Segment Start: Raw data
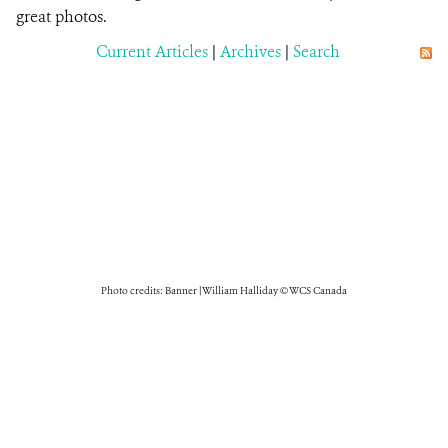
great photos.
Current Articles
|
Archives
|
Search
Photo credits: Banner | William Halliday © WCS Canada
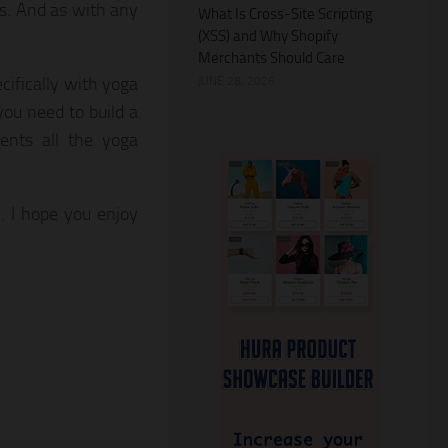
ss. And as with any
What Is Cross-Site Scripting
(XSS) and Why Shopify
Merchants Should Care
cifically with yoga
JUNE 28, 2026
you need to build a
dents all the yoga
. I hope you enjoy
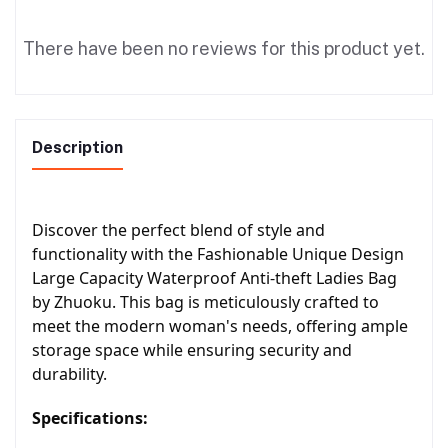
There have been no reviews for this product yet.
Description
Discover the perfect blend of style and
functionality with the Fashionable Unique Design
Large Capacity Waterproof Anti-theft Ladies Bag
by Zhuoku. This bag is meticulously crafted to
meet the modern woman's needs, offering ample
storage space while ensuring security and
durability.
Specifications:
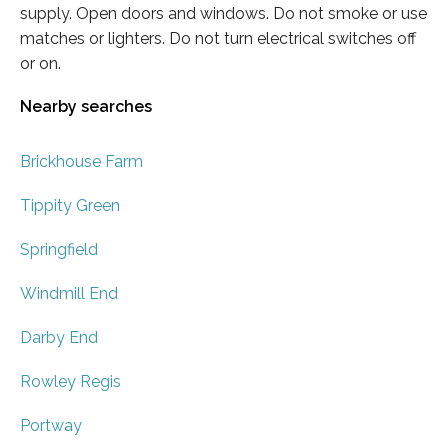
supply. Open doors and windows. Do not smoke or use
matches or lighters. Do not turn electrical switches off
or on.
Nearby searches
Brickhouse Farm
Tippity Green
Springfield
Windmill End
Darby End
Rowley Regis
Portway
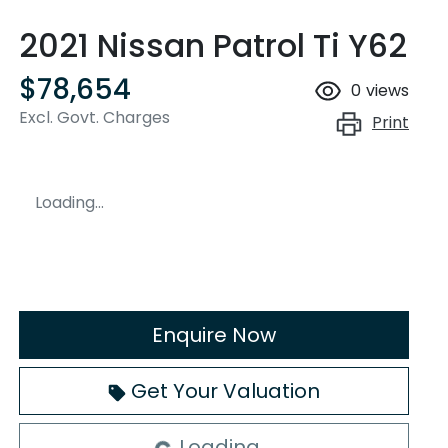
2021 Nissan Patrol Ti Y62
$78,654
0
views
Excl. Govt. Charges
Print
Loading...
Enquire Now
Get Your Valuation
Loading...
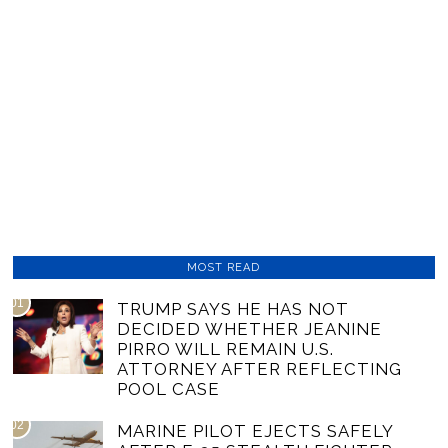
MOST READ
01
TRUMP SAYS HE HAS NOT
DECIDED WHETHER JEANINE
PIRRO WILL REMAIN U.S.
ATTORNEY AFTER REFLECTING
POOL CASE
02
MARINE PILOT EJECTS SAFELY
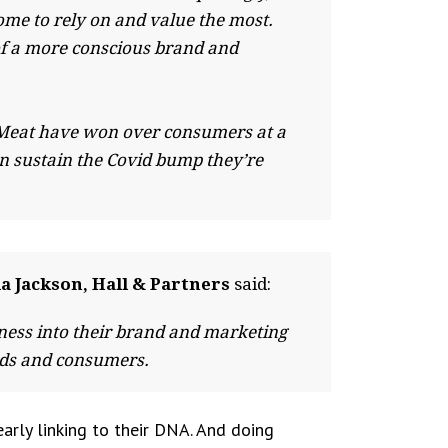
ome to rely on and value the most.
 of a more conscious brand and
nd Meat have won over consumers at a
can sustain the Covid bump they’re
a Jackson, Hall & Partners
said:
ness into their brand and marketing
ands and consumers.
early linking to their DNA. And doing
Segment End: Raw data
■ Work task
Please give every line above again word for word, apart from the pictures.

■ Result
great photos.
Current Articles
|
Archives
|
Search
Photo credits: Banner | William Halliday © WCS Canada
ss. And as with any
What Is Cross-Site Scripting
(XSS) and Why Shopify
Merchants Should Care
cifically with yoga
JUNE 28, 2026
you need to build a
dents all the yoga
. I hope you enjoy
There have been no reviews for this product yet.
Description
Discover the perfect blend of style and
functionality with the Fashionable Unique Design
Large Capacity Waterproof Anti-theft Ladies Bag
by Zhuoku. This bag is meticulously crafted to
meet the modern woman's needs, offering ample
storage space while ensuring security and
durability.
Specifications:
supply. Open doors and windows. Do not smoke or use
matches or lighters. Do not turn electrical switches off
or on.
Nearby searches
Brickhouse Farm
Tippity Green
Springfield
Windmill End
Darby End
Rowley Regis
Portway
2021 Nissan Patrol Ti Y62
$78,654
0
views
Excl. Govt. Charges
Print
Loading...
Enquire Now
Get Your Valuation
Loading...
MOST READ
01
TRUMP SAYS HE HAS NOT
DECIDED WHETHER JEANINE
PIRRO WILL REMAIN U.S.
ATTORNEY AFTER REFLECTING
POOL CASE
02
MARINE PILOT EJECTS SAFELY
ome to rely on and value the most.
 of a more conscious brand and
nd Meat have won over consumers at a
can sustain the Covid bump they’re
a Jackson, Hall & Partners
said:
ness into their brand and marketing
ands and consumers.
early linking to their DNA. And doing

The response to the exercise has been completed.